データの透明性も強化されており、営業利益がNULLの場合はAPIレスポンスでその理由を明記します。名寄せロジックや財務健全性スコアの算出方法も全てドキュメントで公開しています。セキュリティ面では外部を含む2段階レビューを実施し、計16件の問題点を検出して11件を修正しました。
今後の開発予定(4〜5月に向けた項目)
- 適時開示(TDnet)速報対応:決算短信の自動取得と速報表示、AIによる決算要約の準備。
- 配当・株式分割調整済みデータの提供:EDINET報告値は分割未調整のため、調整済みDPS・EPSを提供。

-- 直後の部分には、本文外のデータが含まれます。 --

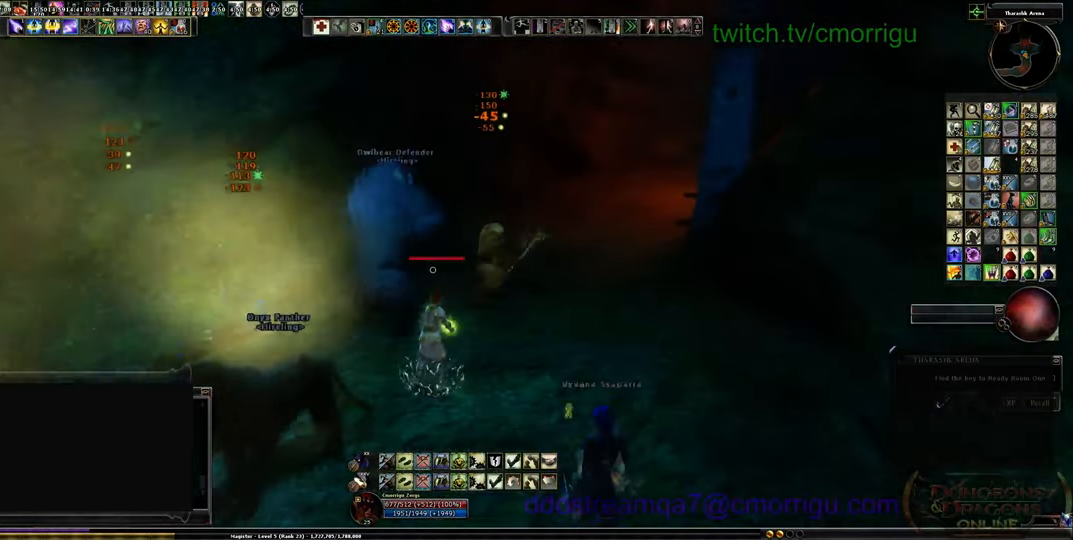
{"keys": ["s"], "events": []}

- 時系列データの拡張:現在のFY2020〜FY2025(最大6年)から大幅に収録期間を拡充予定。
- Anthropic MCPディレクトリ掲載申請:Claude公式MCP一覧への掲載を目指す。
- APIダッシュボードパッケージ配布:業界分析テンプレートをGitHubで公開し、APIキー取得後すぐに分析開始可能な環境を提供。

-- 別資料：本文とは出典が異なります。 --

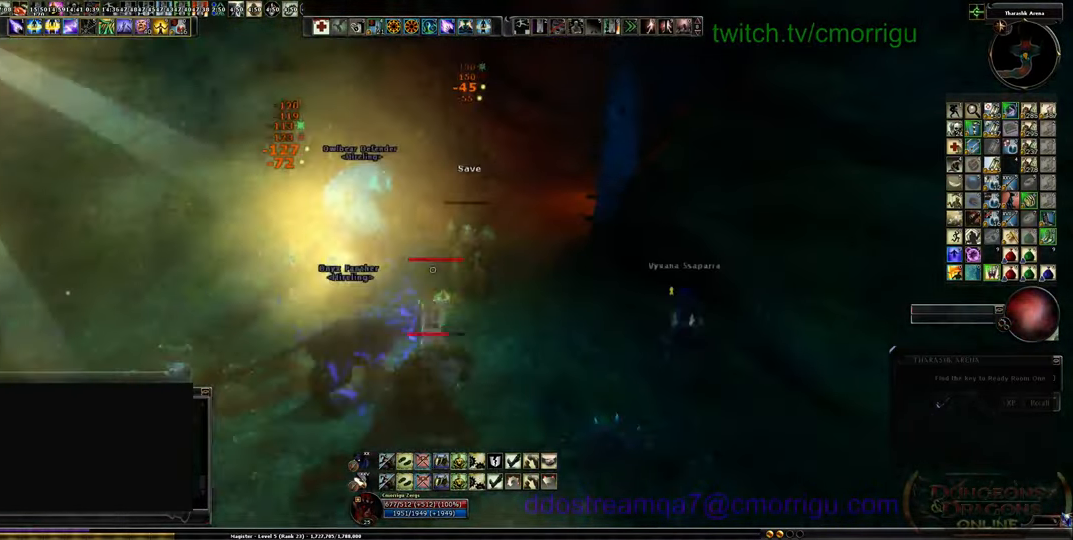
{"keys": ["d"], "events": [[33, "d", "down"], [233, "s", "up"]]}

進捗はX(@edinetdb)で随時発信するとしています。
サービス要約と会社・問い合わせ情報
以下に本記事で紹介した主要事項を表形式で整理します。内容には提供データ、料金、対応企業数、β特典、接続仕様、そして会社・問い合わせ先の情報が含まれます。
| 項目 | 内容 |
|---|---|
| サービス名 | EDINET DB |
| 公開日 | β公開:2026年2月17日 / 正式リリース発表:2026年3月1日 |
| 対応企業数 | 全上場内国法人 3,846社 |
| 提供データ | 企業基本情報、時系列財務データ(69項目・最大6年)、財務健全性スコア(0〜100)、業種別ランキング(18指標)、有報テキスト全文、AI生成サマリー |
| 接続方式 | REST API v1(11エンドポイント) + リモートMCPサーバー(Claude.ai、ChatGPT、Cursor、Windsurf等対応) |
| 料金プラン | Free ¥0(100回/日)、Pro ¥4,980(1,000回/日)、Business ¥29,800(10,000回/日)、Enterprise 個別見積 |
| β特典 | 2/17〜3/7にAPIキー取得したユーザーは有料プランが永久半額(Pro ¥2,490、Business ¥14,900) |
| 商用利用 | 全プランで商用利用可(丸ごとの再配布・再API化は禁止)、公開サービスはデータ出典表示義務 |
| 主要改善点(β中) | 財務項目 24→69、営業利益カバレッジ 83%→97%、有報テキスト全文提供、AI所見全件400字以上で統一、67回のコード更新 |
| セキュリティ | 外部含む2段階レビューで16件検出、11件修正 |
| データソース | 金融庁 EDINET(有価証券報告書) |
| 会社名 | カボシア株式会社(代表:小池 陸 / 所在地:東京都港区芝浦1丁目9-7) |
| URL・問い合わせ | サービスURL: https://edinetdb.jp / メール: edinetdb@cabocia.jp / X: @edinetdb |
本稿はカボシア株式会社のプレスリリース情報に基づき、β公開から正式リリースにかけての実績、技術的な狙い、提供データ・料金・接続仕様、β期間中の改善点、今後の開発予定、会社情報および問い合わせ先を網羅的に整理して伝えた。